Citation: Simone Teufel, Jean Carletta, Marc Moens (1999) An annotation scheme for discourse-level argumentation in research articles. Proceedings of the ninth conference on European chapter of the Association for Computational Linguistics (RSS)



Tagged: Computer Science (RSS) annotation (RSS), discourse (RSS), argumentation (RSS), rhetorical structure (RSS), rhetorical moves (RSS), argumentative zoning (RSS)


This paper works towards improved summarization of research articles by building an annotation scheme, based on Swales' 1990 CARS (Creating a Research Space) model, and using a corpus of computational linguistics articles.

Sentence structure is not the only determinant of whether a sentence is appropriate for a summary: argumentative role is very important. The authors give the example that pointing out a weakness in existing work towards the beginning of the paper can be used to set the stage for the paper (and thus such a sentence would provide a good characterization of the content); however, a sentence pointing out a weakness in the work a paper describes, in the future work section, would not provide a good summary of the paper.

Two Annotation Schemes

With attribution and authorship in mind, they propose two schemes, a basic scheme with three elements:

  • Background
  • Other (work described in other papers, including previous work by the same authors)
  • Own (contribution of this paper)

And a full scheme with 7 elements, adding the following four elements to the basic scheme:

  • Aim (main research aims of the paper)
  • Textual (explicit statements of the paper structure)
  • Contrast (comparison and contrast statements)
  • Basis (statements that the contribution is based on this other work)

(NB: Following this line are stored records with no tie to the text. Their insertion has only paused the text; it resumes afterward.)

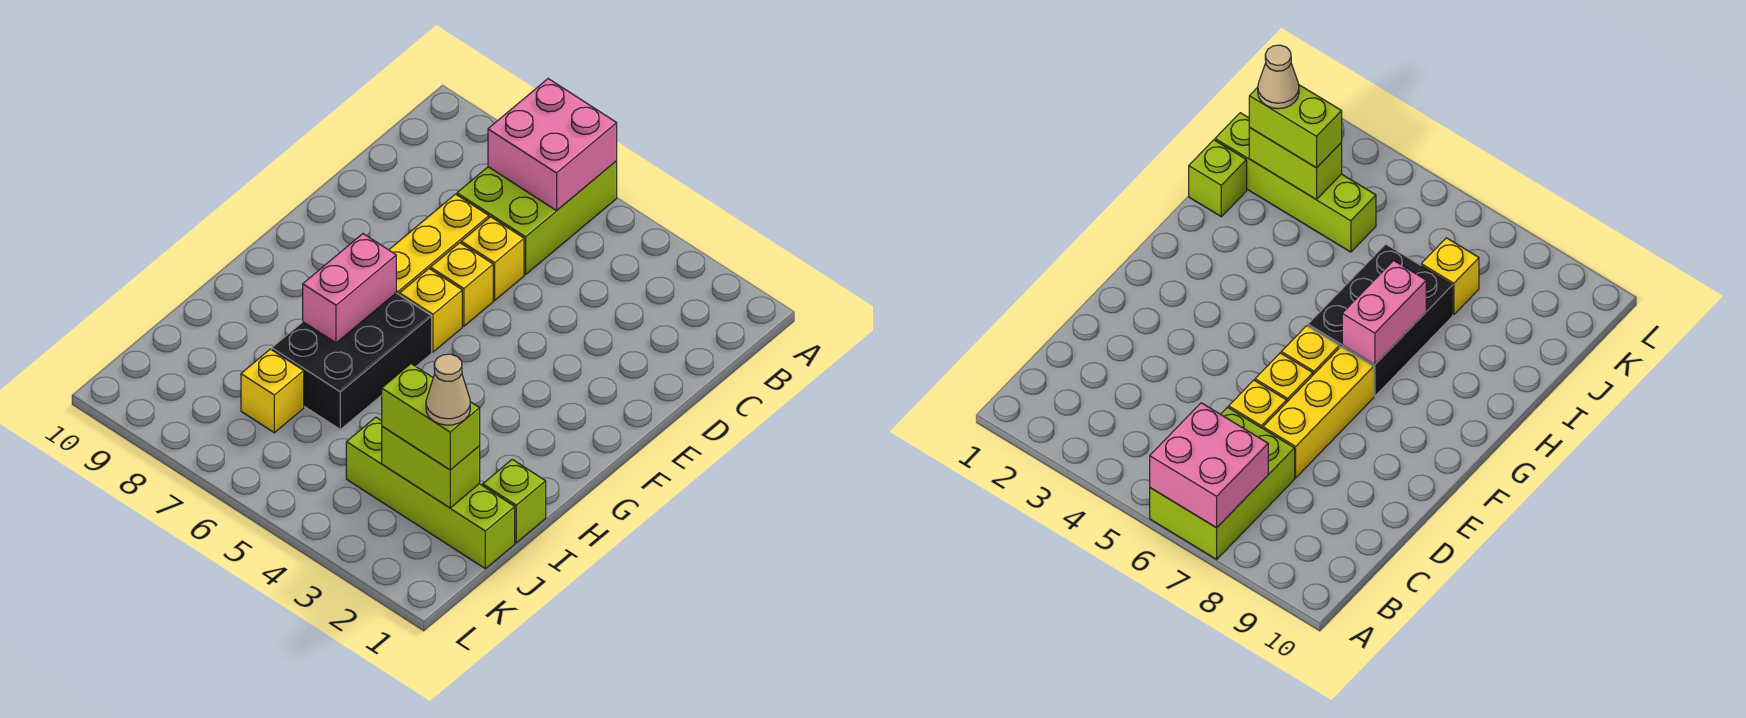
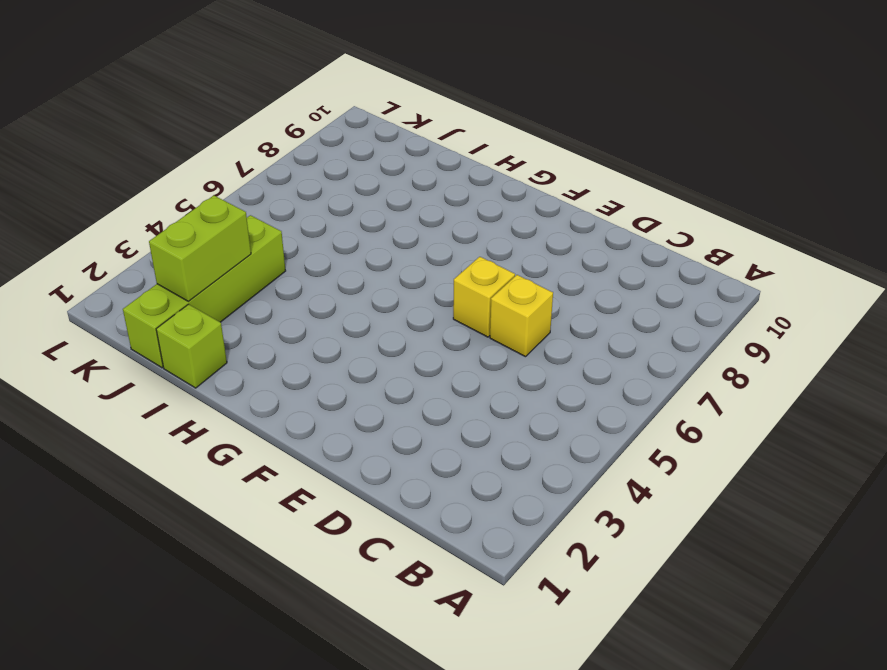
none -> lime 2x3 brick [457,161,617,274]
none -> yellow 1x3 brick [389,194,489,295]
none -> yellow 1x1 brick [400,269,462,352]

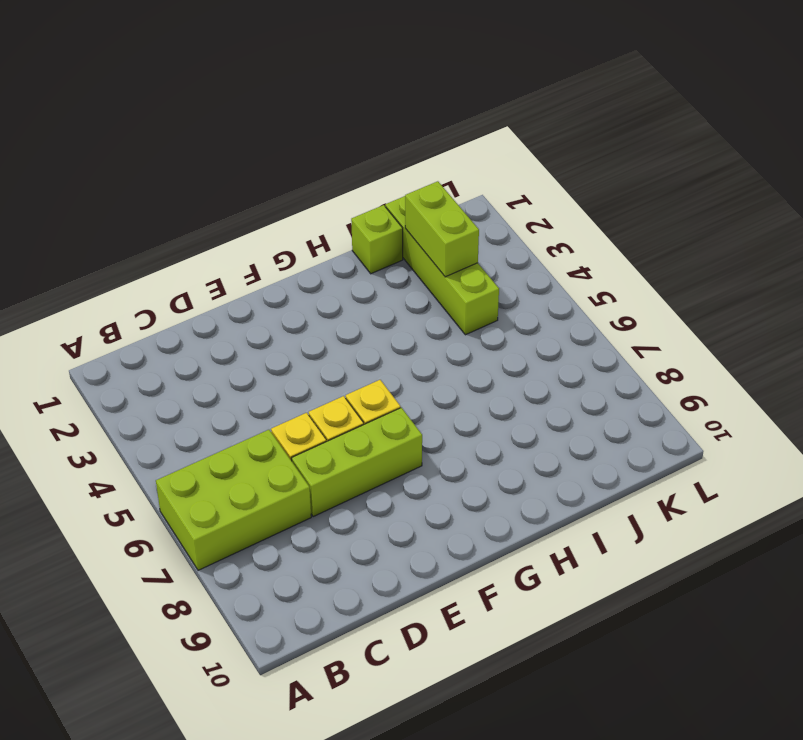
lime 1x3 brick [292,408,422,517] -> yellow 1x3 brick [389,194,489,295]
none -> black 2x3 brick [272,293,432,429]
none -> yellow 1x1 brick [241,349,304,433]
none -> pink 2x2 brick [488,79,617,211]

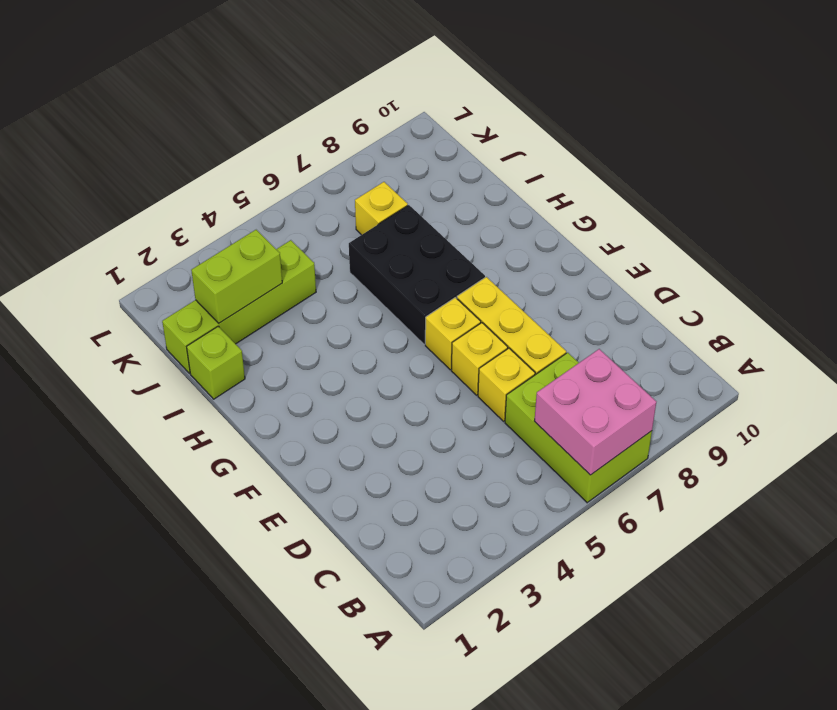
none -> pink 1x2 brick [303,234,396,343]
none -> lime 1x2 brick [382,364,480,470]
none -> tan 1x1 cone [426,354,470,425]

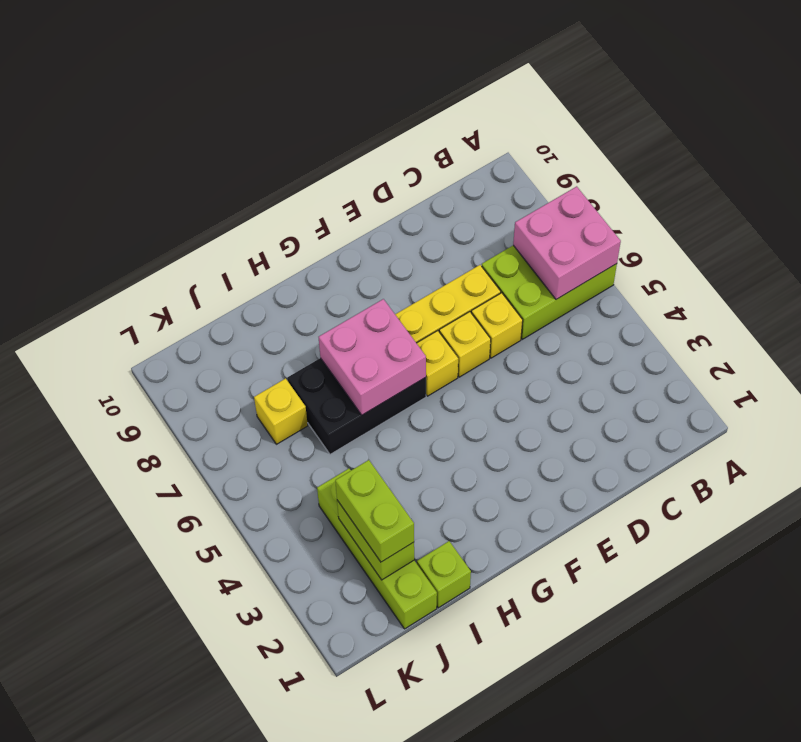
pink 2x2 brick [319,299,426,415] -> pink 1x2 brick [303,234,396,343]
none -> tan 1x1 cone [426,354,470,425]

Three annotation experiments

Using these schemes, the authors carried out three annotation experiments, in order to determine whether the basic and full schemes could be learned by trained users (in the first two experiments), and whether they could be used by minimally trained users (in the third experiment). In fact, in the third experiment, annotations by those who were not formally trained in the domain were reasonably good, comparable to the annotations by the less-savvy experts.

They used Kappa scores to measure both stability (whether a single annotator produces the same classification at different times) and reproducibility (whether multiple annotators produce the same classification).

Selected References

Theoretical and practical relevance:

Variations in reproducibility among paper types point to differences in paper structure. For instance, a review paper was discarded due to the difficulty of annotating it according to this scheme. The authors suggest that the scheme might be a pragmatic way to test the clarity of argumentation in papers.

The authors suggest that shallow information extraction can be useful; besides the success of non-experts in the domain, they point to the usefulness of the physical layout and metatextual terminology as two aids for understanding the arguments.

This paper also has two features of interest to those learning the domain: a nice summary of related work on rhetorically-based annotation and summarization, and a decision tree for annotations (in Figure 2) which might help in preparing guides for similar annotations.